**EXERCISE TEXT**
LEBANON, N.H. -- A health promotion program, called In SHAPE, specifically designed for people with serious mental illness, produced more fit participants and significant weight loss than a control group where participants only received a gym membership.
The results of a randomized clinical trial, published in the Dec. 12 American Journal of Psychiatry, Dr. Stephen Bartels of Dartmouth and colleagues showed that more than half the participants in the In SHAPE group achieved clinically significant reduction in cardiovascular risk. These positive outcomes were maintained six months after the In SHAPE program ended.
"Upwards of 80 percent of people with serious mental illness are overweight or obese, and rates of obesity among people with serious mental illness are nearly double the rate within the general population, which represents an alarming public health concern," said Bartels of the Dartmouth Centers for Health and Aging.
In SHAPE is a 12-month health promotion program consisting of a gym membership and a health promotion coach for people with serious mental illness. Participants have weekly individual meetings with their coach who is trained as a personal fitness trainer and who has received instruction in healthy eating and nutrition.
The health promotion coach is a key component of the In SHAPE program. The instructors receive one-week training where they receive instruction in motivational interviewing, fitness goal setting, healthy nutrition, strategies for health behavior change, and tracking eating and physical activity behaviors.

[Items from a data source]
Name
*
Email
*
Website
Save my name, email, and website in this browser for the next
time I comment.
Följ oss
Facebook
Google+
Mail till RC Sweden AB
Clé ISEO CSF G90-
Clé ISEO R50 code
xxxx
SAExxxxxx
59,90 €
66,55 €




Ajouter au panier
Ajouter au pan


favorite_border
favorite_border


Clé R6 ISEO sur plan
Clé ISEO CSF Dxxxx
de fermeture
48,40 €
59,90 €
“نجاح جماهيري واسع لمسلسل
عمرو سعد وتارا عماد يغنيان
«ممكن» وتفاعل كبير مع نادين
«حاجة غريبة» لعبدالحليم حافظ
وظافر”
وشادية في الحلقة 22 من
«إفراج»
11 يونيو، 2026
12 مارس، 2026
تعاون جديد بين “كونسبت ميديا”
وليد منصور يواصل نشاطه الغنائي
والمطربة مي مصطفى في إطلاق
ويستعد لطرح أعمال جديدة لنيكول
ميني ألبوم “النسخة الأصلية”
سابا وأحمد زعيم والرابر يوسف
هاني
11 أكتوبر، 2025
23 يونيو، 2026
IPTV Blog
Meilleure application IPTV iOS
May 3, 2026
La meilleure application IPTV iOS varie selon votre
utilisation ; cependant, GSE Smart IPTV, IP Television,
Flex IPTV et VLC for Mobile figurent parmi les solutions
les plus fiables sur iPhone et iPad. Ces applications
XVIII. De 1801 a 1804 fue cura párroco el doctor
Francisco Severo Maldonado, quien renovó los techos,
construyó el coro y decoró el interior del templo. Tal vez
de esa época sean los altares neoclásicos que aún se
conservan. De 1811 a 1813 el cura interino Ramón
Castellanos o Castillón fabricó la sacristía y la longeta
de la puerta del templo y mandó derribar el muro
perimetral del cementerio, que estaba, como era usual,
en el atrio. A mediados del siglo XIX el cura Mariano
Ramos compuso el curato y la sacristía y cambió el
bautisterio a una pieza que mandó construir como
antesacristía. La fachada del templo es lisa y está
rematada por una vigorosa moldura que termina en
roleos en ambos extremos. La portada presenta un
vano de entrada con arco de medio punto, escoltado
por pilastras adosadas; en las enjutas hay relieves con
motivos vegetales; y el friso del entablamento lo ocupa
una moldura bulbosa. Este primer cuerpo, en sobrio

**ACTIVITY**
Please copy the In SHAPE article again, everything from "The results of" down to "SHAPE program ended.", and swap "randomized clinical trial" for "controlled study".

**RESPONSE BELOW**
The results of a controlled study, published in the Dec. 12 American Journal of Psychiatry, Dr. Stephen Bartels of Dartmouth and colleagues showed that more than half the participants in the In SHAPE group achieved clinically significant reduction in cardiovascular risk. These positive outcomes were maintained six months after the In SHAPE program ended.